5. Apache Commons-IO FileUtils

This line-counting approach uses FileUtils.lineIterator from the Apache Commons-IO project:

import org.apache.commons.io._
import java.io.File

object CommonsIo extends App {

    val filename = "access_log.big"

    var numLines = 0L
    val it = FileUtils.lineIterator(new File(filename), "UTF-8")
    while (it.hasNext()) {
        numLines += 1
        val junk = it.nextLine
    }

}

6. Scanner

This line-counting approach uses java.util.Scanner:

import java.io.File
import java.util.Scanner

object ScannerTest extends App {

    val filename = "access_log.big"

    var numLines = 0L
    val scanner = new Scanner(new File(filename))
    while (scanner.hasNext()) {
        numLines += 1
        val junk = scanner.nextLine
    }

}

7. GraalVM

To test GraalVM, I first created a JAR file named FIND.jar from the first four algorithms, then used commands like these to create a native image:

native-image --no-server -cp $SCALA_HOME/lib/scala-library.jar -jar FIND.jar

native-image -cp $SCALA_HOME/lib/scala-library.jar:FIND.jar JavaNioFiles$delayedInit$body

They consistently ran at about 56 seconds.

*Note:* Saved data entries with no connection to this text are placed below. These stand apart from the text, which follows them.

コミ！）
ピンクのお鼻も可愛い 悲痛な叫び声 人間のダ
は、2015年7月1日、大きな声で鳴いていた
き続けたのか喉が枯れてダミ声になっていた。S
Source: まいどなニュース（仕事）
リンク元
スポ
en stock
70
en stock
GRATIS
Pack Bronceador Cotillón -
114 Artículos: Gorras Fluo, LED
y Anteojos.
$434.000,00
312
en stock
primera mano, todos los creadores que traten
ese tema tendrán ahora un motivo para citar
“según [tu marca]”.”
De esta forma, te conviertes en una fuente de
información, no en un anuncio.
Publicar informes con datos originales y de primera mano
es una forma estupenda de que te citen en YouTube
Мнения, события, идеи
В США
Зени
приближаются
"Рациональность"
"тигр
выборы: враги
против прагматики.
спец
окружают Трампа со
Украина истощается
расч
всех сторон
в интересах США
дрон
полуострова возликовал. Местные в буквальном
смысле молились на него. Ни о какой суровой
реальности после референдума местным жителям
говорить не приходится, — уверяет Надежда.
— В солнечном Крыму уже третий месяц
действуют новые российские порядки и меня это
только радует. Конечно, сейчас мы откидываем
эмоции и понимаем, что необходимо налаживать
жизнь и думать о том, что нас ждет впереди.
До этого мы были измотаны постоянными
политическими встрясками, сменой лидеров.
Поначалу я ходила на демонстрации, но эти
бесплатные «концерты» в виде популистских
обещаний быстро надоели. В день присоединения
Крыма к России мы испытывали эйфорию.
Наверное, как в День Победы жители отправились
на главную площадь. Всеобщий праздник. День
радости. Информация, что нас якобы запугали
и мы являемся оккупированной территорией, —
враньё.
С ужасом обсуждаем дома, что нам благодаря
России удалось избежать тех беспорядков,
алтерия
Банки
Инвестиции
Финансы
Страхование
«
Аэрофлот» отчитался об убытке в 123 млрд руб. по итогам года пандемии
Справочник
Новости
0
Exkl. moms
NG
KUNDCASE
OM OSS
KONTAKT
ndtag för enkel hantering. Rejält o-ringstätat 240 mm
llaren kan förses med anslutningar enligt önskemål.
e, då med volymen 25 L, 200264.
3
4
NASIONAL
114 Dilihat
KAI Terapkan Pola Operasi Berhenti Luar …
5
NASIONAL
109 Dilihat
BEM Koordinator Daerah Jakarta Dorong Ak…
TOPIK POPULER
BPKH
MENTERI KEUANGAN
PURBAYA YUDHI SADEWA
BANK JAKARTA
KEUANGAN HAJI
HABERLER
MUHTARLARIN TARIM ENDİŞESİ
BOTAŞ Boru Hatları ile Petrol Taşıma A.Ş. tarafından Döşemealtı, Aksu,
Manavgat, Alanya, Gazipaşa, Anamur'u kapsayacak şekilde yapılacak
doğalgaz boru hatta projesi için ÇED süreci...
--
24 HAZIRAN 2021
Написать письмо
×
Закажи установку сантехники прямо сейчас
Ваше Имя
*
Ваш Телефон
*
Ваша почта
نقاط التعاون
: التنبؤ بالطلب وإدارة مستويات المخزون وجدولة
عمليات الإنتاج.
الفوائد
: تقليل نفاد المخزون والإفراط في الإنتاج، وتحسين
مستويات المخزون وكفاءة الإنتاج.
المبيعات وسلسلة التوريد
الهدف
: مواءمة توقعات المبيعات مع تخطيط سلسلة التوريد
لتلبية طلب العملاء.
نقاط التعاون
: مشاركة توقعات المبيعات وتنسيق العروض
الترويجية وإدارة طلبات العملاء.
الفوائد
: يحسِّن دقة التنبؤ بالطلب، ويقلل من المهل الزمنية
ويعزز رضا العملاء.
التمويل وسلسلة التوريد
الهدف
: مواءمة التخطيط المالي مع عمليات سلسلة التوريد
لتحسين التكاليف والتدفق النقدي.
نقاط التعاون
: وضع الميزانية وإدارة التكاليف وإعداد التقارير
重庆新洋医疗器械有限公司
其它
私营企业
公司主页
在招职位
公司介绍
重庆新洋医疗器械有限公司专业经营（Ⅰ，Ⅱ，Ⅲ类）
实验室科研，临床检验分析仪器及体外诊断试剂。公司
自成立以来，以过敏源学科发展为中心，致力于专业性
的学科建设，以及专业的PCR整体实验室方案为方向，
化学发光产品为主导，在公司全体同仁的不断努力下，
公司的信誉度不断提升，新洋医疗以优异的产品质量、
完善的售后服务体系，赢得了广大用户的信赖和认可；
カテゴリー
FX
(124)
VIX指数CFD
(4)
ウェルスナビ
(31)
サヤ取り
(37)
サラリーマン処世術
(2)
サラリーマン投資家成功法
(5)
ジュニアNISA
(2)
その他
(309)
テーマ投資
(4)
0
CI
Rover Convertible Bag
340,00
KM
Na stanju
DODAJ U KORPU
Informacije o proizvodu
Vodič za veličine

Note to self: I first set up my Graal environment like this:

export JAVA_HOME=/Users/al/bin/graalvm-ce-19.1.1/Contents/Home
export PATH=/Users/al/bin/graalvm-ce-19.1.1/Contents/Home/bin:$PATH

8. wc -l

The MacOS wc -l command ran in about 15.8 seconds.

It’s worth mentioning again that my final purpose wasn’t to create a line-count algorithm. I just wanted to see which file-reading approach might be fastest before I started applying my Apache access log parsing for this project’s needs.

General testing procedure

As noted above, in all of the Java examples I created a JAR file with the SBT package command and then ran that JAR file with a simple java command, with no special command-line options. I wrapped that command in a time command, like this:

time java -cp ".:FIND.jar:$SCALA_HOME/lib/scala-library.jar" BufferedReader1$delayedInit$body

I then created a Graal native image from each JAR file and then ran it with the time command as well:

time ./find

I only gave myself 90 minutes for these tests, but I tried to do different things on the filesystem in between each test run. I didn’t know if any form of caching could come in to play here, so I tried to keep the SSD busy in between tests.

That’s all

I shared the summary of my findings at the beginning of this article, so there isn’t much else to say, other than I’ll try to work with the GraalVM people to see why Graal is so slow in this use-case.

One more thing that seems worth mentioning is that I didn’t try to use Apache Spark on this project, mostly because it seemed like overkill for my needs.